Ya, a late start for sure. They had us back there for 40 minutes waiting, which is unusual. Glad you were able to make it for the whole show. I stuck around until just after Born To Run. Personally, I can think of at least 20 Springsteen songs I would have rather have heard in place of most of that set-list, but it was a good show


----------



## Roryfan (Apr 19, 2010)

Agree on some other choices for the set list but that was a great show, Terry's Song really moved me. And I like the new album, love the anger towards the fat cat bankers.

My GF is of Jamaican heritage so she wasn't really familiar w/ The Boss (or much rock & roll for that matter), but I think we created a new fan.


----------



## fretboard (May 31, 2006)

Here you go, Roryfan (no, that's not me you hear at the start of the song...)

[video=youtube;t-BJcBPA-wQ]http://www.youtube.com/watch?feature=player_embedded&amp;v=t-BJcBPA-wQ[/video]

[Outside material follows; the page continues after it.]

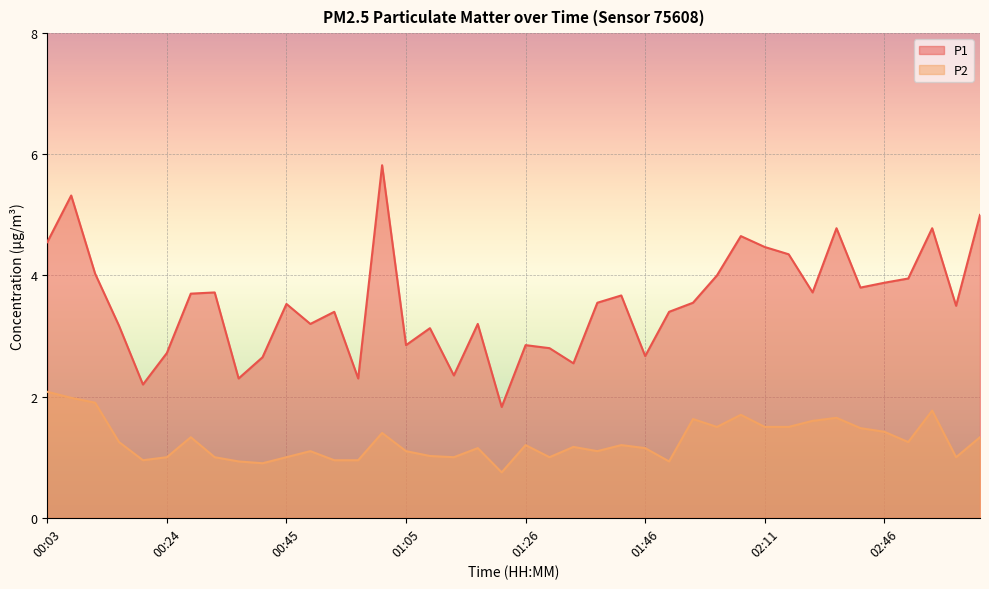

How many categories are shown in the chart?

40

Here's a note the parents of the girl who handed Bruce the sign sent in to his site admin (if you're in the mood to be moved again).Hello, 
I just wanted to give you some of the back story to the dedication of "Terry's Song" that was performed last night in Hamilton. My 11-year-old daughter Grace was good friends and a basketball teammate of Sydney's, and as you can imagine Sydney's sudden death has been something Grace has tried to understand. She thought about the message in "Terry's Song" that love is a power greater than death, and so she decided that would be her sign. She would ask Bruce to sing "Terry's Song".
This was the fifth concert Grace has been to (what can I say, her Dad and I are fans) and I warned her that he has only played this song once before, but Grace was sure he would see the sign. This was the first time we were going to try to get into the pit; previously we had thought our girls were too little. We made it into the pit by 13 spots — 13 was Sydney's soccer number. The last person in the pit was bracelet number 311 — 11 was Sydney's basketball number. Grace's faith that the Big Man, Terry, and Danny were all working some Magic seemed to be well founded. In the pit it was strangers who held her up and put her on their shoulders to get the sign to Bruce.
The first time Bruce collected signs he passed her by; undaunted, Grace held up her sign again and this time Bruce leaned over and took it. I explained that he might not play the song, but he read the sign, and that may be enough... however something magical happened, and Bruce told a story of friendship, love, and hope, and dedicated that song to Sydney. Grace at that moment was the picture of pure joy; joy that so many people now knew how loved Sydney is by her friends.
Last night as we tucked our excited but exhausted little girl into bed she looked up at us and said, "Sydney is smiling tonight!" Sydney and a whole lot of other people, thanks to Bruce's kindness. If you could pass on a message to him somehow that he has made a little girl's grief at the loss of a friend a little lighter, knowing that _love is a power greater than death, _we would appreciate that very much.
Thank you,
Mary and Grace Mahler​


----------



## Roryfan (Apr 19, 2010)

Thank you for posting that clip.


----------